EXERCISE OBJECTIVE: Rewrite the records below, replacing "reference sample" with "model value" everywhere and leaving the rest unchanged. Leave the pictures out of your answer.

RECORDS PROVIDED Start Marker

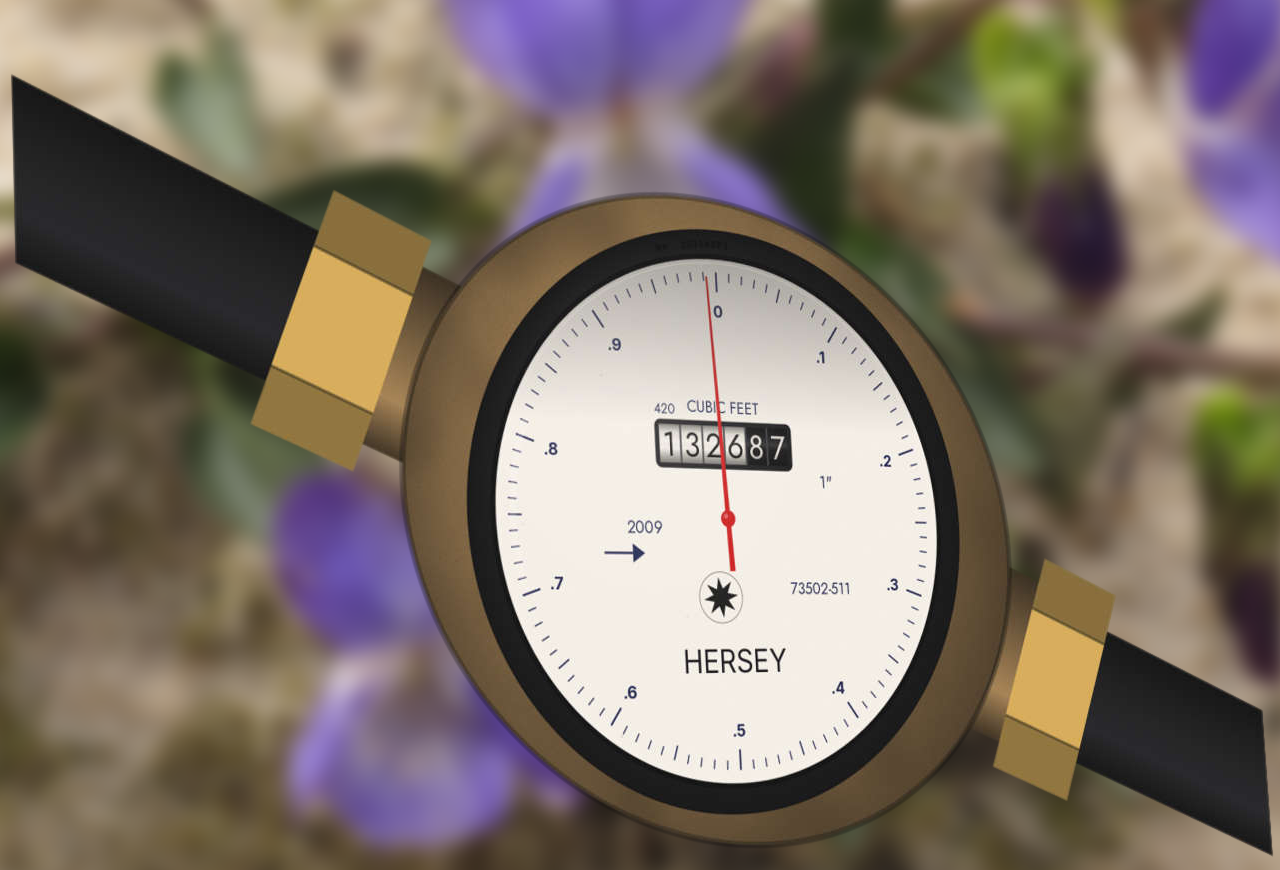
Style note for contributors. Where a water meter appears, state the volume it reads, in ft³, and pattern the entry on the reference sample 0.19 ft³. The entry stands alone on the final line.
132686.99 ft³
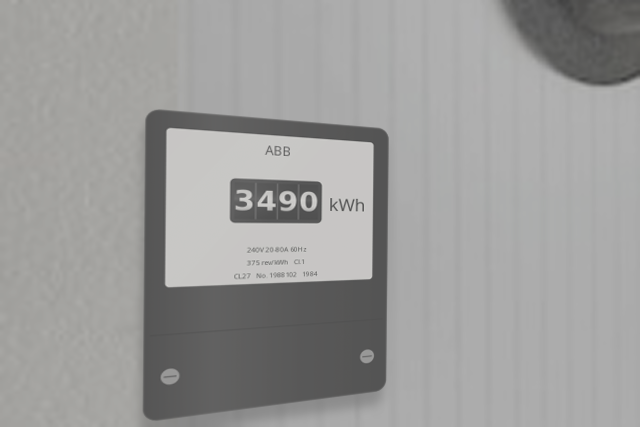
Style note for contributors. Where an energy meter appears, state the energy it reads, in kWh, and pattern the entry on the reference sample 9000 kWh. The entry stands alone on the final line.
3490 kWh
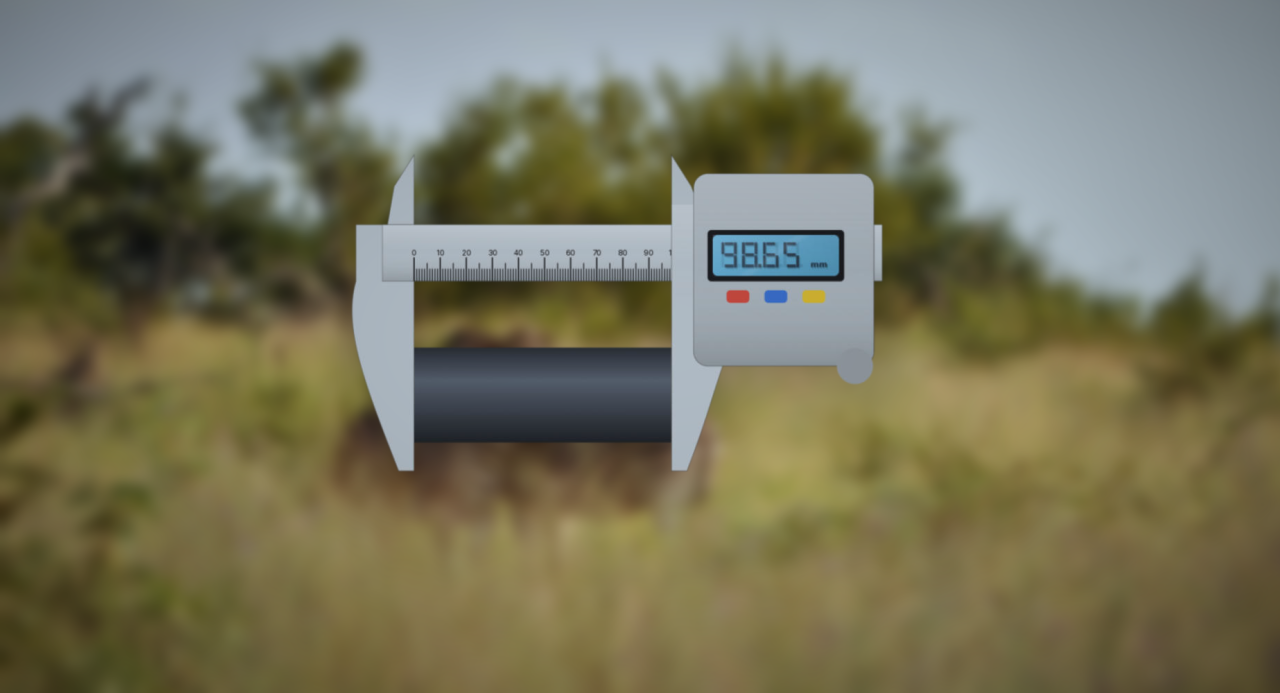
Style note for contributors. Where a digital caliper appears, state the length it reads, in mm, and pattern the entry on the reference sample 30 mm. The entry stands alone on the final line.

RECORDS PROVIDED End Marker

EXPECTED OUTPUT:
Style note for contributors. Where a water meter appears, state the volume it reads, in ft³, and pattern the entry on the model value 0.19 ft³. The entry stands alone on the final line.
132686.99 ft³
Style note for contributors. Where an energy meter appears, state the energy it reads, in kWh, and pattern the entry on the model value 9000 kWh. The entry stands alone on the final line.
3490 kWh
Style note for contributors. Where a digital caliper appears, state the length it reads, in mm, and pattern the entry on the model value 30 mm. The entry stands alone on the final line.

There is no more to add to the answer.